Sometimes you just really need to get rid of a land.

This is the standard reason people run Strip Mine and Wasteland in every deck they play (and to a lesser extent Tectonic Edge and Dust Bowl), and most people have no problem with running any or all of these. They do tend to get upset when you decide to recur them a bunch, though.

Controlling Ramp Strategies

Being able to slow down heavy ramp strategies is a huge deal. The biggest argument behind banning some of the format staples such as Sol Ring and Mana Vault is that whoever finds one early wins by virtue of the tempo advantage. While an individual deck needs to be able to capitalize on this bonus mana, the general idea is getting to the bombs sooner. Cards as simple as Mind Stone are considered great in the format just because they provide that early mana advantage needed to get your most powerful spells online before your opponents. While this is a column aimed at casual players rather than the more competitive types, everyone still likes to win. Different players like their tribal Elf or Goblin decks as much as other players likes their tribal Dragon decks that just plays mana ramp until one can cast the first dragon.

When I look at this format I see a format designed for the archetypal casual player, Timmy, being able to play what he likes best. The concept that lands are sacrosanct keeps more aggressive strategies from flourishing in the format. When you play your whole hand by turn 5 and your opponents still have five or more cards in hand because they designed their decks to take advantage of the extra 20 life they start with and focused on getting ahead on mana and cards, you’re likely in a very bad position for dealing with more than one opponent. You’ve also painted a bull’s-eye on your chest for the entire table since you theoretically have the most dominate board position. It’s a bit hard to deal with multiple 6/6 flyers on turn 5 when your deck plays a few tribal cards on turns 1 through 4 rather than trying to ramp into something huge.

Enables Aggro Strategies

Interestingly enough, the colors that are the most likely to dump their hands and have little in the way of backup are the colors with mass land destruction available: red and white. Following up your four weenies with an Armageddon or the Bust half of [card Boom Bust]Boom//Bust[/card] will give you a few turns to get in the damage before your board gets wiped. By slowing down your opponents ramping, you have a much more realistic chance of winning with your smaller creatures.

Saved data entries
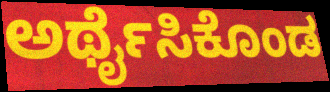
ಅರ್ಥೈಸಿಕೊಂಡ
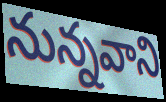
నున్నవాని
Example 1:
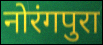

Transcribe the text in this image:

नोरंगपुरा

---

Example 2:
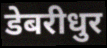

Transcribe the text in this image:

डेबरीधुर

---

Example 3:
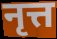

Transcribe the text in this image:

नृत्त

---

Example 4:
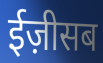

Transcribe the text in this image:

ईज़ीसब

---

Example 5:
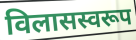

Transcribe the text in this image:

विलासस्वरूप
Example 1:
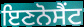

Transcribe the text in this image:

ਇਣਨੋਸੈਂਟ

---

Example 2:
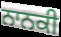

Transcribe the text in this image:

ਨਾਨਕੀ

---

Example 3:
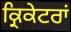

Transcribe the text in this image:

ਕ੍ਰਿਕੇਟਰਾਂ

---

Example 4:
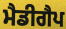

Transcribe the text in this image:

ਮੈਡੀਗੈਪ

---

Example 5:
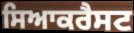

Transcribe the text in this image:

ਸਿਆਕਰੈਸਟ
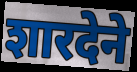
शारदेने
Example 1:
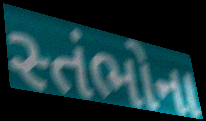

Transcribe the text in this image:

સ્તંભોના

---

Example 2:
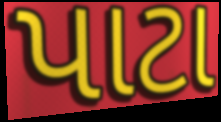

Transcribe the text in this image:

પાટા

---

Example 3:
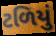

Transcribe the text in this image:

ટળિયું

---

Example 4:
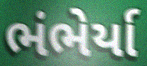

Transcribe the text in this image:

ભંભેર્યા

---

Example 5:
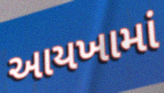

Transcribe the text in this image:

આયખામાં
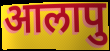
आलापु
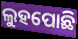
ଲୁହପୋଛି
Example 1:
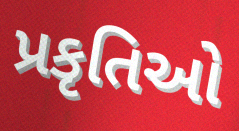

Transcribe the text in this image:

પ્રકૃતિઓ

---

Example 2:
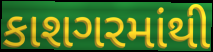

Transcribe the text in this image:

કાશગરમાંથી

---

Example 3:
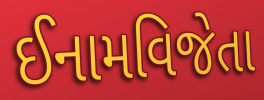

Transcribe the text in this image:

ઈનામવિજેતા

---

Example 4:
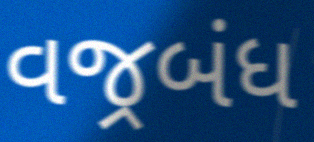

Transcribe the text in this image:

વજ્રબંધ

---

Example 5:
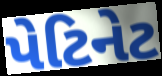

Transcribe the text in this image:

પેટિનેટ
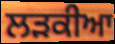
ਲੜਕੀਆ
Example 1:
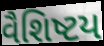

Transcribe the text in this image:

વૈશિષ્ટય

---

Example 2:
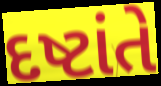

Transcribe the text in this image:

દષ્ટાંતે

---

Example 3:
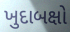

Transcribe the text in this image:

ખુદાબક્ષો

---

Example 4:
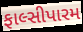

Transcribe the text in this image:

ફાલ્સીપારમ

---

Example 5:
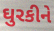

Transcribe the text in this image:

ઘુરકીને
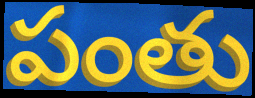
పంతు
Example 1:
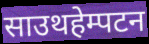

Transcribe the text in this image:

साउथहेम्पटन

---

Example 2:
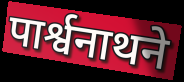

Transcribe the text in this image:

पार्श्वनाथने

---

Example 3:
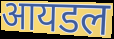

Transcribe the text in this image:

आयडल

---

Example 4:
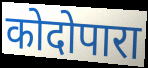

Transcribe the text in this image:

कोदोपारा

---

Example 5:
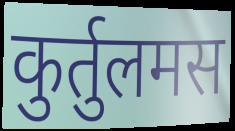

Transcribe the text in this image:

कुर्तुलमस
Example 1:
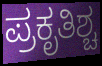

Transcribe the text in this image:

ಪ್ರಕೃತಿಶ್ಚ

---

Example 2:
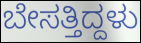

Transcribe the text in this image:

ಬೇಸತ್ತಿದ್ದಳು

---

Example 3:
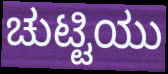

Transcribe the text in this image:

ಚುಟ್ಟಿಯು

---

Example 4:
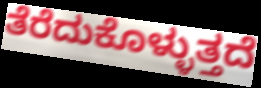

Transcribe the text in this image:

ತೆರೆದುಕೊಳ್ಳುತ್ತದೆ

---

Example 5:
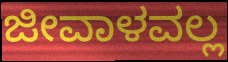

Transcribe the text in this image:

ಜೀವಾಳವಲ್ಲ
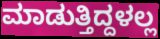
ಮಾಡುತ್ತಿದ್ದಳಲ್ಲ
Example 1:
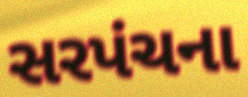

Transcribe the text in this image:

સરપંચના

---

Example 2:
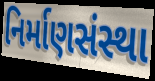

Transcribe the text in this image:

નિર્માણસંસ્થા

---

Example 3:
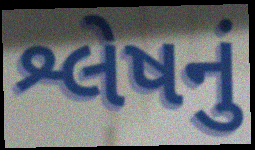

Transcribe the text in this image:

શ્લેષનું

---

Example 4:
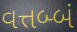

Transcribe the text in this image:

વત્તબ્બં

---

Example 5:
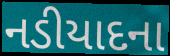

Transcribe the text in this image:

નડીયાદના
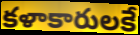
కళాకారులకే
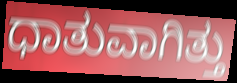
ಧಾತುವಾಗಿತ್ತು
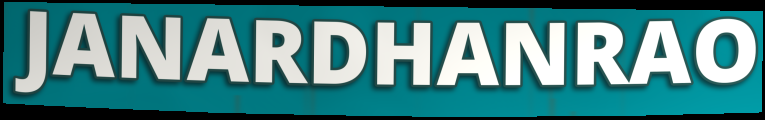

## [Short exercise 1]
Quote the land destruction article from "Sometimes you just" to "a bunch, though.", inclusive.
## [Short exercise 2]
Continue the article on land destruction, starting after its final sentence.
These entries have no connection to the article on land destruction.

## [Task result 1]
Sometimes you just really need to get rid of a land.

This is the standard reason people run Strip Mine and Wasteland in every deck they play (and to a lesser extent Tectonic Edge and Dust Bowl), and most people have no problem with running any or all of these. They do tend to get upset when you decide to recur them a bunch, though.

## [Task result 2]
Right now, aggro is extremely ineffective as a strategy because it can’t get in 40 damage before an opponent can deal with the quick creatures they drop, let alone enough to kill another opponent. This forces aggro to build very resilient decks, but they still run into the problem of not having the right kind of haymaker punches that most of the other decks do. The solution is either to shift into a midrange deck, or to slow your opponent down enough that you can keep up with your smaller creatures and lower curve. Land destruction provides the latter.

Reinforces a Good Mana Curve

What do you do if you have to worry about people blowing up your lands? You either play counters to it or you build your curve such that you can recover from losing a few lands. One thing I often see in Commander decks is a terrible, terrible curve. It appears that many people build decks that don’t do anything relevant (including accelerate mana or draw cards) until turn 3 or 4. In a non-40 life format, they’d get destroyed for that or at the very least be on the back foot for several turns. Putting a little LD in your deck will force your opponents to do something before turn 4, and helps make up for you spending cards early to deploy threats by forcing them to do the same.

Punishes Greedy Mana Bases

From Aaron Forsythe’s Twitter account:

I just took Sundering Titan out of my Commander decks because everyone whines. When every person agrees the card sucks, it should be banned.

I disagree that Sundering Titan should be banned, and that’s because of 5-color goodstuff decks. I’m guessing that many of you know what I’m talking about: the deck that plays nothing but the best spells and effects across all 5 colors and plays nothing but original duals, Ravnica block duals, and fetches along with the broken lands I mentioned above.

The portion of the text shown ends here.